_Data shown_.
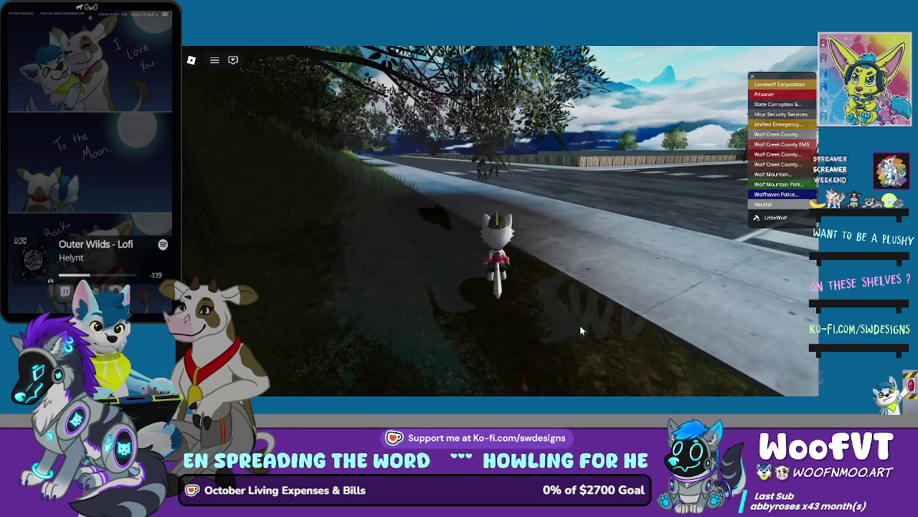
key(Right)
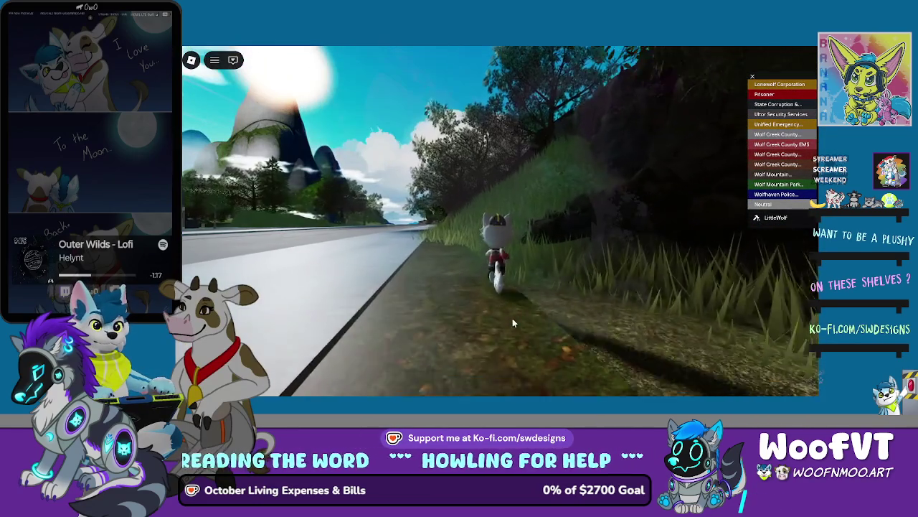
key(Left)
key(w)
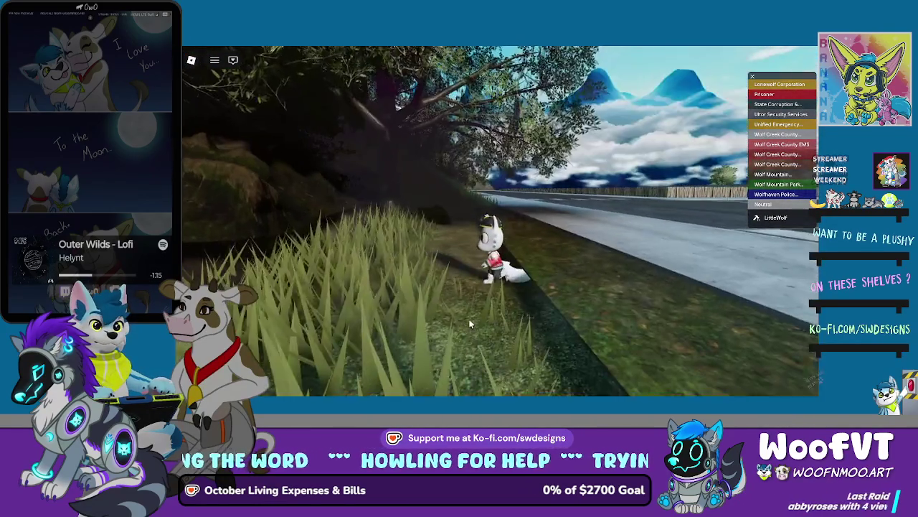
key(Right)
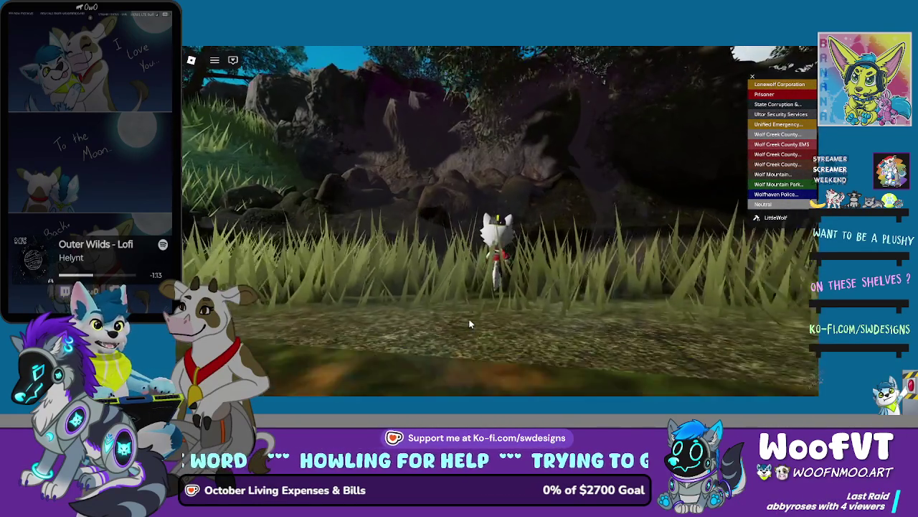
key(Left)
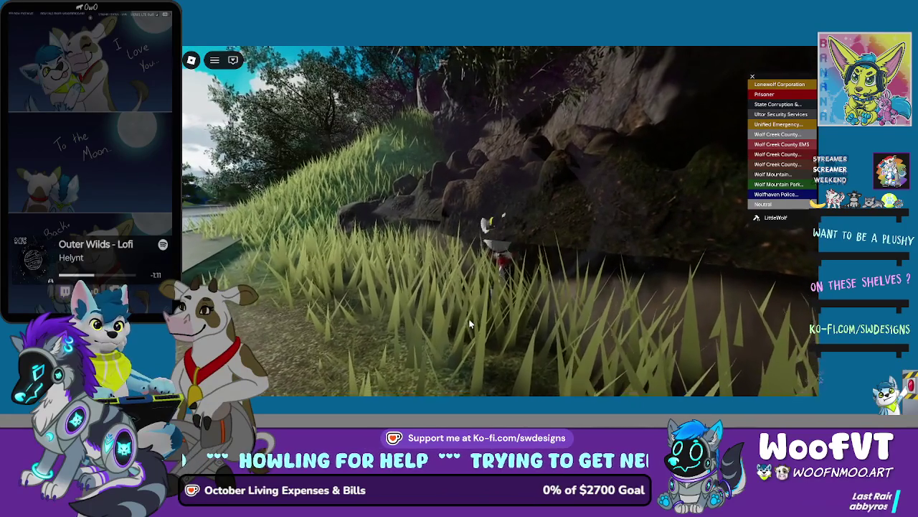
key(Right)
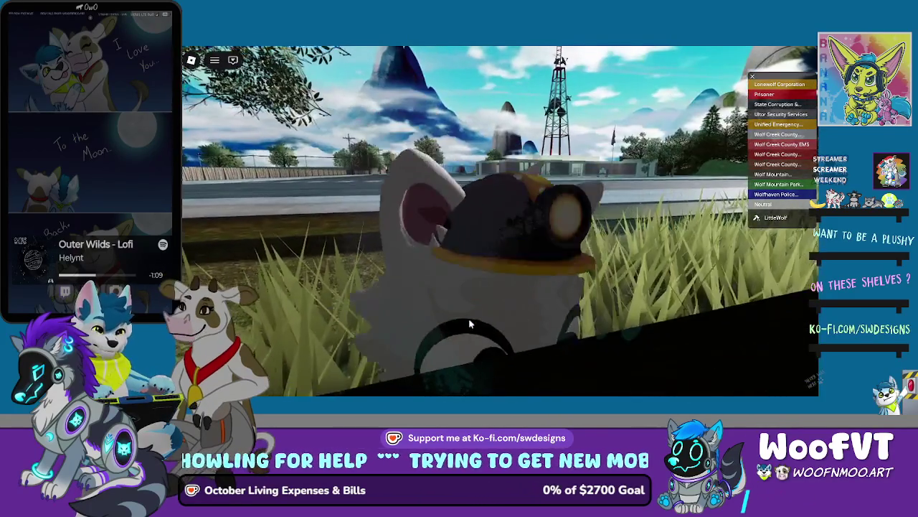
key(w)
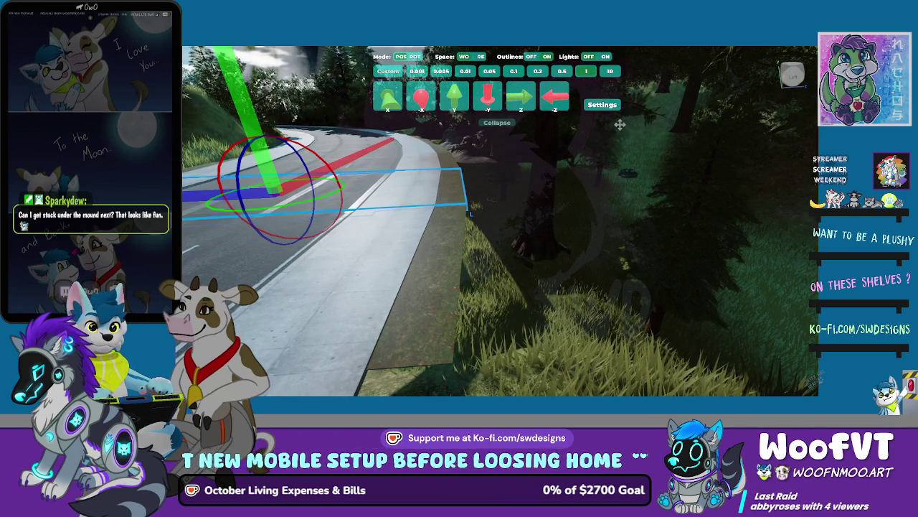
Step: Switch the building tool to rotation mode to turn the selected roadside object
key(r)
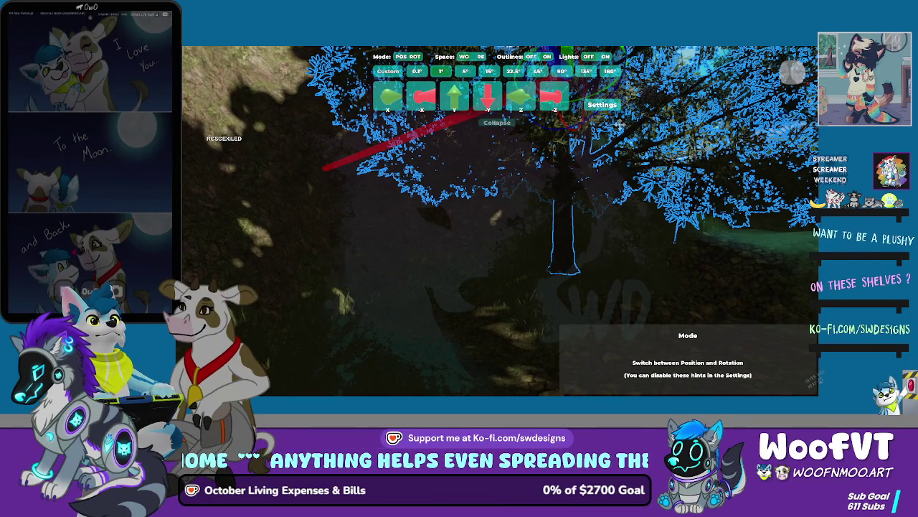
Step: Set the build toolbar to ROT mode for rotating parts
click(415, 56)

_Goal of the exercise_. Each entry above should be reproduced exactly, with the pictures removed.

_Answer section_.
key(Right)
key(Left)
key(w)
key(Right)
key(Left)
key(Right)
key(w)
Step: Switch the building tool to rotation mode to turn the selected roadside object
key(r)
Step: Set the build toolbar to ROT mode for rotating parts
click(415, 56)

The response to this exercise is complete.